Monday, 8 October 2007  |  sad eagle

So I thought I would spend a tiny bit of time on the weekend trying to get khtml 4.0's gif decoder all finished. Yeah, right. Decoding the frames themselves is easy: giflib does it for us. The messy part comes when it comes to putting them together into an animation.

The way this roughly works is the following: gif has a canvas, which it calls the screen. It provides a palette, the index for the background color in it, and of course the dimensions.

For an animated gif, there is then a sequence of frames, each of which specifies the portion of the screen the frame touches. There may also be a per-frame palette, and a transparency colorkey. More interestingly there is a disposal mode, which specifies how to transition to the next frame:

  1. unspecified (always a good sign in a spec. Not!)<.li>
  2. leave screen as is
  3. clear to background
  4. revert to state before this frame
Sounds easy enough? Well, too bad it's not the entire picture. Consider for example the mode 2: clear to background. For most images it behaves by clearing to transparency. What's the big deal? Well, the place the background color is specified is with the global palette... and there is no transparency in there! Transparency colorkey is specified per-image, so... how exactly is it supposed to work? Does one interpret background color inside the current frame's palette (which may be a local palette, or the global palette with the transparency colorkey overlaid..)? Does one just use transparency for background if there is transparency involved? Beats me.
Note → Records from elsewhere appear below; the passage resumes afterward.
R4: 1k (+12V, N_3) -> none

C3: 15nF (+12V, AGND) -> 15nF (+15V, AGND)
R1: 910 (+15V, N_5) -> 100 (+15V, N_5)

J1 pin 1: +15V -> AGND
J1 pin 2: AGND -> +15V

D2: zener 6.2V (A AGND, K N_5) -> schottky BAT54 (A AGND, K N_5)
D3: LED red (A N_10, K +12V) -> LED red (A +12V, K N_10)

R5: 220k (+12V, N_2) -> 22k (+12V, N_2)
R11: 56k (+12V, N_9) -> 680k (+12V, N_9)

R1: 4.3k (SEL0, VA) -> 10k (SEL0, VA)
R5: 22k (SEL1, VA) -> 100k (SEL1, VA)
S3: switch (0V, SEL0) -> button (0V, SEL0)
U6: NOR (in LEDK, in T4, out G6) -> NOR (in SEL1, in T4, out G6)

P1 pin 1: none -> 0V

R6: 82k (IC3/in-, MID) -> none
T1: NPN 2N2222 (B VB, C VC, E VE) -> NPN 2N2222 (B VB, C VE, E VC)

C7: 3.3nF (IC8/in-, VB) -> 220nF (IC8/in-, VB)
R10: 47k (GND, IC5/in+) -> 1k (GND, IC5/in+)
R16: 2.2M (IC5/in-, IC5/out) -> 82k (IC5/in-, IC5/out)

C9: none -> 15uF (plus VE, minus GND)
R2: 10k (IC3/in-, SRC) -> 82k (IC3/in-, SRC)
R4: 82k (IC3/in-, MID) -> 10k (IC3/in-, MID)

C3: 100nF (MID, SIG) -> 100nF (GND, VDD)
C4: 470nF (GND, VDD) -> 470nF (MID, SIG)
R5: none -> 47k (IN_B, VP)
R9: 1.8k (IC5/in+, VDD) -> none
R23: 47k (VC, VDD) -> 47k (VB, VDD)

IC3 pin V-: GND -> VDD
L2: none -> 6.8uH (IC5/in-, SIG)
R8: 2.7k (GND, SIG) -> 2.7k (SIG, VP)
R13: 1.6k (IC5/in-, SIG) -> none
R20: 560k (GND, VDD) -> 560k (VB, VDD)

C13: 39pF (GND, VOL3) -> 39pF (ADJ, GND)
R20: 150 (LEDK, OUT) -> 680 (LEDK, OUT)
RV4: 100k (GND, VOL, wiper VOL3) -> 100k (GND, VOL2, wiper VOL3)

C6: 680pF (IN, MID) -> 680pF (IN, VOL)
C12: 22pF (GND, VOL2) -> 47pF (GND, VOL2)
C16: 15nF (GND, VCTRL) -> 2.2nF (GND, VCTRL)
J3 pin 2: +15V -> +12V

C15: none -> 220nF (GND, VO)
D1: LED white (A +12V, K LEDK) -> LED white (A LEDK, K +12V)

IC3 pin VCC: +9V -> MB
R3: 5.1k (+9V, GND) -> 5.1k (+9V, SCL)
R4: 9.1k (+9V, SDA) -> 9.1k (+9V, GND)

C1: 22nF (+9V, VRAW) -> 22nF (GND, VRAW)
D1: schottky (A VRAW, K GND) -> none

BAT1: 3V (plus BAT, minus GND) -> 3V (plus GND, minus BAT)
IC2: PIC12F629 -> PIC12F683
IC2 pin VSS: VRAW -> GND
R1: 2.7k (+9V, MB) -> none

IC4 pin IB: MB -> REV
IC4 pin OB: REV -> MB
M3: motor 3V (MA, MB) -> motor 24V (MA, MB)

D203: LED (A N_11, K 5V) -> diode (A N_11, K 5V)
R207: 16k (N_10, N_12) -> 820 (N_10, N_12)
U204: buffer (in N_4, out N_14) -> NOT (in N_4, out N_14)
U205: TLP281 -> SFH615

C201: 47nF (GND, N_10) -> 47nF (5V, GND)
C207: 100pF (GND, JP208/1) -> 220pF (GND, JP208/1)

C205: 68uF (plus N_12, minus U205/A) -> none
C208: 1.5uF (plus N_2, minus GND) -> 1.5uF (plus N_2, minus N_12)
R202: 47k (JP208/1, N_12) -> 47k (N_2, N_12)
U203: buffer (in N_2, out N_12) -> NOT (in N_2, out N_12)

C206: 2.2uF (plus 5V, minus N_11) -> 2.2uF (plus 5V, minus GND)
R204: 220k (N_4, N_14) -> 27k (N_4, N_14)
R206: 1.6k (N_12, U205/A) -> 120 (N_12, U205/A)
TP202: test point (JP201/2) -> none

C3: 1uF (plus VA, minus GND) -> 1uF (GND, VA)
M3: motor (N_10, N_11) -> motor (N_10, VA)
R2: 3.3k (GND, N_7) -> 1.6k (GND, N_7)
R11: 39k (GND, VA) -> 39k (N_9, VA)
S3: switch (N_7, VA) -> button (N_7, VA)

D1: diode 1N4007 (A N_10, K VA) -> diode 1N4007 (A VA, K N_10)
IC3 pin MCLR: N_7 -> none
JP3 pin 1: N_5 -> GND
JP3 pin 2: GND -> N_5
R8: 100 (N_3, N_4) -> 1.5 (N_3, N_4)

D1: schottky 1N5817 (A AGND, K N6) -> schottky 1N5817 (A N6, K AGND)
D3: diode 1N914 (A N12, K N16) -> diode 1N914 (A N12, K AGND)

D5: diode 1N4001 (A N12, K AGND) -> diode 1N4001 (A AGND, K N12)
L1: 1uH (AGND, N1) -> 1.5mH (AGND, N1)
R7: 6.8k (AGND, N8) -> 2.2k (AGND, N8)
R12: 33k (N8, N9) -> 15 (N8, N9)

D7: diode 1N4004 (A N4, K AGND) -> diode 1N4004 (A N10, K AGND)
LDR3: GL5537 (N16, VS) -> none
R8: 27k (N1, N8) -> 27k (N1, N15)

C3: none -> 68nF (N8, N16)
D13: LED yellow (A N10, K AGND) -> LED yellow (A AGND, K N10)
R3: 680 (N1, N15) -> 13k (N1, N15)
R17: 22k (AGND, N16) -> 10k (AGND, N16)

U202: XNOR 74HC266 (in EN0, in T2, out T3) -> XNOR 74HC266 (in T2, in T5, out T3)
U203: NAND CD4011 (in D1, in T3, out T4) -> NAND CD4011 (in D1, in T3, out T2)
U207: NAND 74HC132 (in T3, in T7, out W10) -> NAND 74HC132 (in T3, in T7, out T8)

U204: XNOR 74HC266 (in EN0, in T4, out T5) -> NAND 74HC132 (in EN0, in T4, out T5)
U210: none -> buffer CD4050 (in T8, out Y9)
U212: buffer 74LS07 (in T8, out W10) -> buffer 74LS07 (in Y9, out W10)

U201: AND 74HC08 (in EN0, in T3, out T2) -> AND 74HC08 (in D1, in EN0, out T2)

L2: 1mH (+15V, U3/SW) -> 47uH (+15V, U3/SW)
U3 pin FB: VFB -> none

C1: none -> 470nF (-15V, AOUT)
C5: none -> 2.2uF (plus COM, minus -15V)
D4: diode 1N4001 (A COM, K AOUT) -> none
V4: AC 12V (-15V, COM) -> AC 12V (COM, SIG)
And that, actually, isn't the worst. The messy part comes from compositing images. The images have transparency, so when one draws the new frame over the current canvas state, one has to combine them together. There are 2 ways of doing it:

  1. only draw non-transparent pixels (the over operator).
  2. copy over everything, overwriting non-transparent pixels with transparency (the src operator).
So which one is right? Both. There are images that need one mode, and there are images that need another... and one can easily construct images where both are in use, and it's entirely unclear how e.g. mozilla decides on which way to do things.

Anyone reading this know what's going on there?